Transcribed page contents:
______________________________
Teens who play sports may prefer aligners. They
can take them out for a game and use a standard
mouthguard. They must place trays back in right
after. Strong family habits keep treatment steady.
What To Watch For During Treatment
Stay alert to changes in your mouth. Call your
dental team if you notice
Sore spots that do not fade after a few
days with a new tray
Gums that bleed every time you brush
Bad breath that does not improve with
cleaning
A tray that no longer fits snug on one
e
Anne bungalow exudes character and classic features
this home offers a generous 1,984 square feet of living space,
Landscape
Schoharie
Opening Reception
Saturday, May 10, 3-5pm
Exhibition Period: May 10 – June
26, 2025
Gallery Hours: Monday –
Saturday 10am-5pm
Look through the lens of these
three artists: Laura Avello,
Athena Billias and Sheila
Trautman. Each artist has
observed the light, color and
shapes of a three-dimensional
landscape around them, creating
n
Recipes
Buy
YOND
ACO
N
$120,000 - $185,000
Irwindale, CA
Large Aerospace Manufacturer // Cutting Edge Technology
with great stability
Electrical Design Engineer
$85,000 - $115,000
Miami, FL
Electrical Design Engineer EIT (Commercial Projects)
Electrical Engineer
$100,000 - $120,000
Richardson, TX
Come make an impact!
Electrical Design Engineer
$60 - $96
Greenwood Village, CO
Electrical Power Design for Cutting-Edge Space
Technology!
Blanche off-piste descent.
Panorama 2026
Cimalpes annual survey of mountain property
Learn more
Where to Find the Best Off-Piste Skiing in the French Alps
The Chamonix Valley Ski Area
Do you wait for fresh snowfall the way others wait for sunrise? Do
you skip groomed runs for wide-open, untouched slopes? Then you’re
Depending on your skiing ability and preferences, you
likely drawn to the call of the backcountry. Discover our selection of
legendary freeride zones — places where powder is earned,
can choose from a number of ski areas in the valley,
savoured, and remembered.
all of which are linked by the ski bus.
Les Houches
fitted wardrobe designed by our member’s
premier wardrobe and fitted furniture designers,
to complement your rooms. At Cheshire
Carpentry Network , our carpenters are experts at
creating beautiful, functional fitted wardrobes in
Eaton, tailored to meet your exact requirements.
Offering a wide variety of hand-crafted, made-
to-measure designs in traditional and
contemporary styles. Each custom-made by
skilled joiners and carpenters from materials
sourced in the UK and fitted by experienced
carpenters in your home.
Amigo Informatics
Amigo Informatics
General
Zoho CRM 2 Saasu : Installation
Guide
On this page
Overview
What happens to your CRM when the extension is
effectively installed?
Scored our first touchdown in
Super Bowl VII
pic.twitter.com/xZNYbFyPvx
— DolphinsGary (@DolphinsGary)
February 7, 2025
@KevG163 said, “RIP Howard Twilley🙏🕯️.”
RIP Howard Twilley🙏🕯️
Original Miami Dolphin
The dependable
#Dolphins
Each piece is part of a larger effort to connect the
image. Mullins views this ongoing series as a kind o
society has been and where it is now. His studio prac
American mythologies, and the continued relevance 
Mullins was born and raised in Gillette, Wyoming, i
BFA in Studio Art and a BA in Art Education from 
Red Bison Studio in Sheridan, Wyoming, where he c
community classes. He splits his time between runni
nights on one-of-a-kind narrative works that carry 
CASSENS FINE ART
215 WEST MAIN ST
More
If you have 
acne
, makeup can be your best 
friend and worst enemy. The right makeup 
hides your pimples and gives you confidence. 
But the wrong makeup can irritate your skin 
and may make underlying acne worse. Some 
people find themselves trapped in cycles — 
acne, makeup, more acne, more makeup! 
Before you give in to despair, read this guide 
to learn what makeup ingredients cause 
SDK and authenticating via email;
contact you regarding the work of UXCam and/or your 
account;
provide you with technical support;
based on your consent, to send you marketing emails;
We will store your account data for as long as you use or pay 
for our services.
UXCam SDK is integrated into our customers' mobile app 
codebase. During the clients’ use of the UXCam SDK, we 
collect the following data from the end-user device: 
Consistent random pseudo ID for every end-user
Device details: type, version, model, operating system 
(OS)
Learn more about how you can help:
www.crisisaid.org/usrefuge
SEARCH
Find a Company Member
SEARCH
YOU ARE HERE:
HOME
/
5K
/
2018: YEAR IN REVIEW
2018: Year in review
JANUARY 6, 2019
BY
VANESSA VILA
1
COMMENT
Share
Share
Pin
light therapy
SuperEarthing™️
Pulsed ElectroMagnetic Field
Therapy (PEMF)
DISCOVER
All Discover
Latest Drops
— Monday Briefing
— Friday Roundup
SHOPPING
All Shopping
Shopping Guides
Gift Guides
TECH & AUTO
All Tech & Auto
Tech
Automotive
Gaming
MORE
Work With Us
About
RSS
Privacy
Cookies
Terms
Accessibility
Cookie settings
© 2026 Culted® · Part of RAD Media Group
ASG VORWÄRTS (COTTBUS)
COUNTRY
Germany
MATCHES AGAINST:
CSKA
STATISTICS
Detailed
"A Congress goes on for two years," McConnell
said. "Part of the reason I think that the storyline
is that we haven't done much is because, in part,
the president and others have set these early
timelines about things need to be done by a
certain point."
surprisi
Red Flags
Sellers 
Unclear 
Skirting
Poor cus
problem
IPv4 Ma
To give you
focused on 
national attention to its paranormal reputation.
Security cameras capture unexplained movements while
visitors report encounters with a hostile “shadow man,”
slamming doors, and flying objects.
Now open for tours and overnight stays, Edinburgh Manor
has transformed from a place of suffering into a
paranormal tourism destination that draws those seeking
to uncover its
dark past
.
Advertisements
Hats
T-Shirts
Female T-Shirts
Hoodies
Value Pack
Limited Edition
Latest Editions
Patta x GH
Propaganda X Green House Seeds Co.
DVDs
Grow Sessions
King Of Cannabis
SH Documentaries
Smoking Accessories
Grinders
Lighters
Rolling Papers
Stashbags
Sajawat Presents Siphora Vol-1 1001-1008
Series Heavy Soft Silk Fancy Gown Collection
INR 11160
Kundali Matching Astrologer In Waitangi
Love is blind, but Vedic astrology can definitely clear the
______________________________
WORK INSTRUCTION:
State how many lines of the entries above include the word "fitted", offering no text other than the number.

WRITTEN SOLUTION:
4